* **What you should do**
Output only the lines below that start at the line containing "ring pip: (133, 216)" and end at the line containing "ring tip: (72, 232)", with both ends kept.

* **Information shown**
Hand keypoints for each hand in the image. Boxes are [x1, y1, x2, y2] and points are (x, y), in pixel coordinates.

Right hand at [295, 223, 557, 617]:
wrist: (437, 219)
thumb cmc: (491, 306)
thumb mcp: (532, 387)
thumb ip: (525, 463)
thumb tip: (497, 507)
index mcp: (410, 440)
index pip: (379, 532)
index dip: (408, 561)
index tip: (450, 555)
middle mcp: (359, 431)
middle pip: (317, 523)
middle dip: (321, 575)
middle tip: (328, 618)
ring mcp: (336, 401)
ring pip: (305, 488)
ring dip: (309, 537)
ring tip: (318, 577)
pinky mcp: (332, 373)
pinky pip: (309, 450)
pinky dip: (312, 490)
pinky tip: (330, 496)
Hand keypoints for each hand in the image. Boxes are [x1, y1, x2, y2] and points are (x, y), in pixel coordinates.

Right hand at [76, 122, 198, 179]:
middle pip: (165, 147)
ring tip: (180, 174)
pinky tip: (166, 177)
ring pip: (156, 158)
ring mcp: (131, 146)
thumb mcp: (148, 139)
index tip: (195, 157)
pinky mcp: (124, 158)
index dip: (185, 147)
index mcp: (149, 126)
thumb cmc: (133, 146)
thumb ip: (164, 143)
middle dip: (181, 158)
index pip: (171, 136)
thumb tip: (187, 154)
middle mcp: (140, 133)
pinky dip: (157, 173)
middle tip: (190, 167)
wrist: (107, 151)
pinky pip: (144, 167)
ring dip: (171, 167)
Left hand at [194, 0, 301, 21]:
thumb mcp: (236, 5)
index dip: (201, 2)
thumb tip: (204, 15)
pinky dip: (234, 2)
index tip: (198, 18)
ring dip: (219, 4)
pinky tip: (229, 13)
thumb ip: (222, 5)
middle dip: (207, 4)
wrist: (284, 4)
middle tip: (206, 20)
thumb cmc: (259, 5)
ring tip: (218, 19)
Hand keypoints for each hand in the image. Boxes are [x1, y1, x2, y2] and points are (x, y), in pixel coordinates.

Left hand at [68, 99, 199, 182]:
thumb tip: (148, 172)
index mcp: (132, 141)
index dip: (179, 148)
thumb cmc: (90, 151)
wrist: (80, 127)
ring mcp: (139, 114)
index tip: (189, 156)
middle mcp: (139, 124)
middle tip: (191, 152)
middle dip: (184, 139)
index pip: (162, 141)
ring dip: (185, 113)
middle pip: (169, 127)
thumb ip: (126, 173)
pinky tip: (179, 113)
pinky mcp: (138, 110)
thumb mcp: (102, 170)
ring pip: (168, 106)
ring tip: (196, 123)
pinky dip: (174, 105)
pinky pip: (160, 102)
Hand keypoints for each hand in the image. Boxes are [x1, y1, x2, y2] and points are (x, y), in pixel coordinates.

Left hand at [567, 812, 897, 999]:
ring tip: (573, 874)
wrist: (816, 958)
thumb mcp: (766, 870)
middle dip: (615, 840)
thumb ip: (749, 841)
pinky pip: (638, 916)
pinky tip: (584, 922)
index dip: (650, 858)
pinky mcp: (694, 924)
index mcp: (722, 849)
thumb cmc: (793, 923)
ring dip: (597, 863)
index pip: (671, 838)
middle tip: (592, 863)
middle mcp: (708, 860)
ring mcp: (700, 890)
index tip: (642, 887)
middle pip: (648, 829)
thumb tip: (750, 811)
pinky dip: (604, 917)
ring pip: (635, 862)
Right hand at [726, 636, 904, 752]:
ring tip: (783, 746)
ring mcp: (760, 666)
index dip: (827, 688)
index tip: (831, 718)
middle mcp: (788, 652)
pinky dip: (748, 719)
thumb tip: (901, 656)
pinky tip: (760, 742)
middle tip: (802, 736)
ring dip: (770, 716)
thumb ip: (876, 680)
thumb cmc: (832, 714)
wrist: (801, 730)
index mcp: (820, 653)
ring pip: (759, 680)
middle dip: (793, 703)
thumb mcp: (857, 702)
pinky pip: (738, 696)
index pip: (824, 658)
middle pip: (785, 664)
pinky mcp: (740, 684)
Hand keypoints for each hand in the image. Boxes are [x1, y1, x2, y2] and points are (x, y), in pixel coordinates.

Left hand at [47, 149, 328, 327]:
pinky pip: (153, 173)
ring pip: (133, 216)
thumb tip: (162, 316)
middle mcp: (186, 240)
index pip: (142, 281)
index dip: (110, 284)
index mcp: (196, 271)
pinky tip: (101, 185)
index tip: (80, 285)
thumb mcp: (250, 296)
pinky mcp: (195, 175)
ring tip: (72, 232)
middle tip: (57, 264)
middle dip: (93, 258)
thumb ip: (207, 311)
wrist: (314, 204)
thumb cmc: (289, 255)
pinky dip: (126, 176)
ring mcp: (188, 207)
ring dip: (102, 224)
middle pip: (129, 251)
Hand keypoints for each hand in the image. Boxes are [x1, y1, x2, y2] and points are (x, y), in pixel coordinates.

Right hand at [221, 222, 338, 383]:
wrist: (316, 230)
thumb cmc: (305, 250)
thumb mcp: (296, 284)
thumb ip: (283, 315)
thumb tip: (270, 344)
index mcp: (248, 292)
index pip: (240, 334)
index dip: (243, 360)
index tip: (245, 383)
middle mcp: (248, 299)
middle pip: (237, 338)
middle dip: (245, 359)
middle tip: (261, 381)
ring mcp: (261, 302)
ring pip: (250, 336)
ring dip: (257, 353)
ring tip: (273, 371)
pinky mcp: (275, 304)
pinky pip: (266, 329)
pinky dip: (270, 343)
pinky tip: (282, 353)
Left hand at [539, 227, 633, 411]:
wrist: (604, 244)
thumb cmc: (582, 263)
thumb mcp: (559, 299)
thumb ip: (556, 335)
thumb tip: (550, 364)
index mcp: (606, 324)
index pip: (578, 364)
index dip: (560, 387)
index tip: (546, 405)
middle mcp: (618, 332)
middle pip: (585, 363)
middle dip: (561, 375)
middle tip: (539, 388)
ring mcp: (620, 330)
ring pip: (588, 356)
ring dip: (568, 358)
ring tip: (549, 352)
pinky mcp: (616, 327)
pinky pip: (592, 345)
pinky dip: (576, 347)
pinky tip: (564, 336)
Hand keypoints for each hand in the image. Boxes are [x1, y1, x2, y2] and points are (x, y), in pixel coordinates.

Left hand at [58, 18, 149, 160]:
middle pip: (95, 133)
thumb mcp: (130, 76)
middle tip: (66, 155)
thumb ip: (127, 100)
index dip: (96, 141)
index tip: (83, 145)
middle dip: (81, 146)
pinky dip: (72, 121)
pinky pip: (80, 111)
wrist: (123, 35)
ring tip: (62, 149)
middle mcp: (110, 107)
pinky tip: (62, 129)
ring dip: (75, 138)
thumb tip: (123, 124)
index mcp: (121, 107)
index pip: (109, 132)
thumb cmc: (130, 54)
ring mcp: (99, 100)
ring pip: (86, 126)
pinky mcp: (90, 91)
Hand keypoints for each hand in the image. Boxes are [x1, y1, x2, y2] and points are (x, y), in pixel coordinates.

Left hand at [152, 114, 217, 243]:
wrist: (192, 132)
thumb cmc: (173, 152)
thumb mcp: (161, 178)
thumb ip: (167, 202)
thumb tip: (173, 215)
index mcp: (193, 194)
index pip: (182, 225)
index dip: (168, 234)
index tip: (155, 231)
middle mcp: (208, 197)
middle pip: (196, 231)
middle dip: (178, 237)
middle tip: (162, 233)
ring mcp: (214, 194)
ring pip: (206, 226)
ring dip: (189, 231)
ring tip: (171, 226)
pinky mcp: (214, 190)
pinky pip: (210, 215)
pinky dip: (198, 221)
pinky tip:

* **Result**
ring pip: (133, 216)
thumb tip: (162, 316)
middle mcp: (186, 240)
index pip: (142, 281)
index dip: (110, 284)
index mcp: (196, 271)
pinky tip: (101, 185)
index tip: (80, 285)
thumb mcp: (250, 296)
pinky mcp: (195, 175)
ring tip: (72, 232)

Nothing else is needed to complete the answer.